** Opening Information provided block **
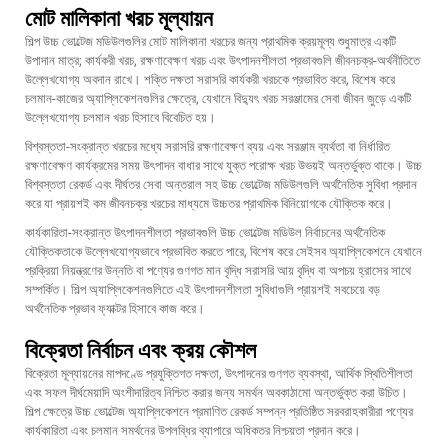
মোট মালিকানা খরচ মূল্যায়ন
শিল্প উচ্চ ভোল্টেজ মডিউলগুলির মোট মালিকানা খরচের জন্য প্রাথমিক ক্রয়মূল্য শুধুমাত্র একটি
উপাদান মাত্র; কার্যকরী খরচ, রক্ষণাবেক্ষণ খরচ এবং উৎপাদনশীলতা প্রভাবগুলি জীবনচক্র-অর্থনীতিতে
উল্লেখযোগ্য অবদান রাখে। শক্তি দক্ষতা সরাসরি কার্যকরী খরচকে প্রভাবিত করে, বিশেষ করে
চলমান-কাজের অ্যাপ্লিকেশনগুলির ক্ষেত্রে, যেখানে বিদ্যুৎ খরচ সরঞ্জামের সেবা জীবন জুড়ে একটি
উল্লেখযোগ্য চলমান খরচ হিসাবে বিবেচিত হয়।
বিশ্বস্ততা-সংক্রান্ত খরচের মধ্যে সরাসরি রক্ষণাবেক্ষণ ব্যয় এবং সরঞ্জাম ব্যর্থতা বা নির্ধারিত
রক্ষণাবেক্ষণ কার্যক্রমের সময় উৎপাদন বাধার সাথে যুক্ত পরোক্ষ খরচ উভয়ই অন্তর্ভুক্ত থাকে। উচ্চ
বিশ্বস্ততা রেকর্ড এবং দীর্ঘতর সেবা অন্তরাল সহ উচ্চ ভোল্টেজ মডিউলগুলি অর্থনৈতিক সুবিধা প্রদান
করে যা প্রায়শই কম জীবনচক্র খরচের মাধ্যমে উচ্চতর প্রাথমিক বিনিয়োগকে যৌক্তিক করে।
কার্যকারিতা-সংক্রান্ত উৎপাদনশীলতা প্রভাবগুলি উচ্চ ভোল্টেজ মডিউল নির্বাচনের অর্থনৈতিক
যৌক্তিকতাকে উল্লেখযোগ্যভাবে প্রভাবিত করতে পারে, বিশেষ করে সেইসব অ্যাপ্লিকেশনে যেখানে
প্রক্রিয়া নিয়ন্ত্রণের উন্নতি বা পণ্যের গুণগত মান বৃদ্ধি সরাসরি আয় বৃদ্ধি বা অপচয় হ্রাসের সাথে
সম্পর্কিত। শিল্প অ্যাপ্লিকেশনগুলিতে এই উৎপাদনশীলতা সুবিধাগুলি প্রায়শই সবচেয়ে বড়
অর্থনৈতিক প্রভাব ফ্যাক্টর হিসাবে কাজ করে।
বিক্রেতা নির্বাচন এবং ক্রয় কৌশল
বিক্রেতা মূল্যায়নের মাপদণ্ডে প্রযুক্তিগত দক্ষতা, উৎপাদনের গুণগত ব্যবস্থা, আর্থিক স্থিতিশীলতা
এবং সফল দীর্ঘমেয়াদি অংশীদারিত্ব নিশ্চিত করার জন্য সমর্থন অবকাঠামো অন্তর্ভুক্ত করা উচিত।
শিল্প ক্ষেত্রে উচ্চ ভোল্টেজ অ্যাপ্লিকেশনে প্রমাণিত রেকর্ড সম্পন্ন প্রতিষ্ঠিত সরবরাহকারীরা পণ্যের
কার্যকারিতা এবং চলমান সমর্থনের উপলব্ধির ব্যাপারে অধিকতর নিশ্চয়তা প্রদান করে।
** Closing Information provided block **
**Requirement**
Please copy every line of the data above word for word, leaving the pictures out of your answer.

**Output below**
মোট মালিকানা খরচ মূল্যায়ন
শিল্প উচ্চ ভোল্টেজ মডিউলগুলির মোট মালিকানা খরচের জন্য প্রাথমিক ক্রয়মূল্য শুধুমাত্র একটি
উপাদান মাত্র; কার্যকরী খরচ, রক্ষণাবেক্ষণ খরচ এবং উৎপাদনশীলতা প্রভাবগুলি জীবনচক্র-অর্থনীতিতে
উল্লেখযোগ্য অবদান রাখে। শক্তি দক্ষতা সরাসরি কার্যকরী খরচকে প্রভাবিত করে, বিশেষ করে
চলমান-কাজের অ্যাপ্লিকেশনগুলির ক্ষেত্রে, যেখানে বিদ্যুৎ খরচ সরঞ্জামের সেবা জীবন জুড়ে একটি
উল্লেখযোগ্য চলমান খরচ হিসাবে বিবেচিত হয়।
বিশ্বস্ততা-সংক্রান্ত খরচের মধ্যে সরাসরি রক্ষণাবেক্ষণ ব্যয় এবং সরঞ্জাম ব্যর্থতা বা নির্ধারিত
রক্ষণাবেক্ষণ কার্যক্রমের সময় উৎপাদন বাধার সাথে যুক্ত পরোক্ষ খরচ উভয়ই অন্তর্ভুক্ত থাকে। উচ্চ
বিশ্বস্ততা রেকর্ড এবং দীর্ঘতর সেবা অন্তরাল সহ উচ্চ ভোল্টেজ মডিউলগুলি অর্থনৈতিক সুবিধা প্রদান
করে যা প্রায়শই কম জীবনচক্র খরচের মাধ্যমে উচ্চতর প্রাথমিক বিনিয়োগকে যৌক্তিক করে।
কার্যকারিতা-সংক্রান্ত উৎপাদনশীলতা প্রভাবগুলি উচ্চ ভোল্টেজ মডিউল নির্বাচনের অর্থনৈতিক
যৌক্তিকতাকে উল্লেখযোগ্যভাবে প্রভাবিত করতে পারে, বিশেষ করে সেইসব অ্যাপ্লিকেশনে যেখানে
প্রক্রিয়া নিয়ন্ত্রণের উন্নতি বা পণ্যের গুণগত মান বৃদ্ধি সরাসরি আয় বৃদ্ধি বা অপচয় হ্রাসের সাথে
সম্পর্কিত। শিল্প অ্যাপ্লিকেশনগুলিতে এই উৎপাদনশীলতা সুবিধাগুলি প্রায়শই সবচেয়ে বড়
অর্থনৈতিক প্রভাব ফ্যাক্টর হিসাবে কাজ করে।
বিক্রেতা নির্বাচন এবং ক্রয় কৌশল
বিক্রেতা মূল্যায়নের মাপদণ্ডে প্রযুক্তিগত দক্ষতা, উৎপাদনের গুণগত ব্যবস্থা, আর্থিক স্থিতিশীলতা
এবং সফল দীর্ঘমেয়াদি অংশীদারিত্ব নিশ্চিত করার জন্য সমর্থন অবকাঠামো অন্তর্ভুক্ত করা উচিত।
শিল্প ক্ষেত্রে উচ্চ ভোল্টেজ অ্যাপ্লিকেশনে প্রমাণিত রেকর্ড সম্পন্ন প্রতিষ্ঠিত সরবরাহকারীরা পণ্যের
কার্যকারিতা এবং চলমান সমর্থনের উপলব্ধির ব্যাপারে অধিকতর নিশ্চয়তা প্রদান করে।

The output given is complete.